This SOAP example was adapted from xavi-sample.
This project shows how to use Docker containers to build and run the tests for an application, then package it for deployment. The project is setup to build in Codeship's docker build infrastructure. Refer to the codeship-services.yml and codeship-steps.yml files.
This example is a 4 stage CI pipeline:
- The code is compiled and the unit tests run, and the binary is copied to a shared data volume
- An acceptance test image is created for the system under test, linked with dependent services (a mountebank reflector in this case),
- The acceptance tests are compiled and executed against the test image
- The binary is packaged into very small container and uploaded to docker hub.
To make the build process efficient for scenarios where dependencies and environment change less frequently
than code or tests, we layer in dependencies and environment as early as possible to allow caching. As a prequisite
to running jet steps
, manually build the gomb and dockerbuildprojectdeps images first, e.g.
docker build -t dasmith/gomb -f Dockerfile.gomb docker push dasmith/gomb docker build -t dasmith/dockerbuildprojectdeps -f Dockerfile.projectdeps . docker push dasmith/dockerbuildprojectdeps
The docker files for the prerequisites are in the prereqs directory.
Note that both are available from DockerHub, so you can just do a docker pull
on them if you do not need to
modify them.
With the prerequisite images in place, we run the pipeline via jet steps
. Note that the final push to Dockerhub is
not done in the local build; a push to github triggers the codeship build, which will do the final push if
all the stanges succeed.
Once the Codeship build completes with a push to Dockerhub, the sample can be run thusly. First, start the containers:
docker pull dasmith/quote docker pull dasmith/mb-server-alpine docker run -d -p 2525:2525 --name mountebank --label 'xt-container-type=atest-mb' dasmith/mb-server-alpine docker run -d -p 8080:8080 --name main --link mountebank:mb dasmith/quote:latest
Note on the mac you need to have port forwarding at the virtual box level configured to allow localhost access on ports 2525 and 8080.

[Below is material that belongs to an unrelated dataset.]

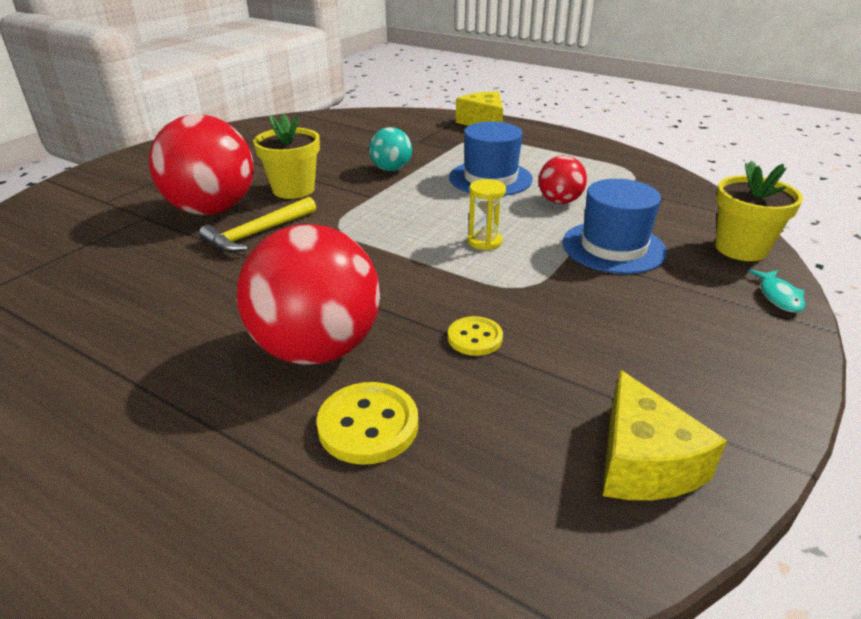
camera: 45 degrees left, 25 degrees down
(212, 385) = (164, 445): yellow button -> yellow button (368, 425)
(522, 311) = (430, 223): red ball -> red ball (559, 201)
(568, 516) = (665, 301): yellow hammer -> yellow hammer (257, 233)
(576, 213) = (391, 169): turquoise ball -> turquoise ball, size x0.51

Next, set up the imposter endpoint:
curl -i -X POST -H 'Content-Type: application/json' -d@imposter.json localhost:2525/imposters
Finally, curl for a stock quote (which is fixed, don't panic or call your broker when you see the response)

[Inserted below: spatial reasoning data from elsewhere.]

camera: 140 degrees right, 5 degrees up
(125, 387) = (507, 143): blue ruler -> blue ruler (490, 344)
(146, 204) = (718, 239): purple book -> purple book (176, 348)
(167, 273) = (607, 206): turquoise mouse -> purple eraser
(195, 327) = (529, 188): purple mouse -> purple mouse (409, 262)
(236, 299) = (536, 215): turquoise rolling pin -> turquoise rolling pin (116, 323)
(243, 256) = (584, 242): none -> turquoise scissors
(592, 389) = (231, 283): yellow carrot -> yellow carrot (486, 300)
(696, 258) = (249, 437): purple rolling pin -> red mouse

curl localhost:8080/quote/xxx
A future refinement should seek to run the tests against the image that will be uploaded to docker hub to verify both the application functionality and the packaging of the application.
One thing to note is the use of the GOOS and GOARCH variables in the compile command. When pulling and running the final image on Mac OS X, the binary produced in stage one would not execute, giving a '/bin/sh: main not found' error or something to that effect. Including the two options produced an binary that ran correctly in the Mac OS X docker runtime.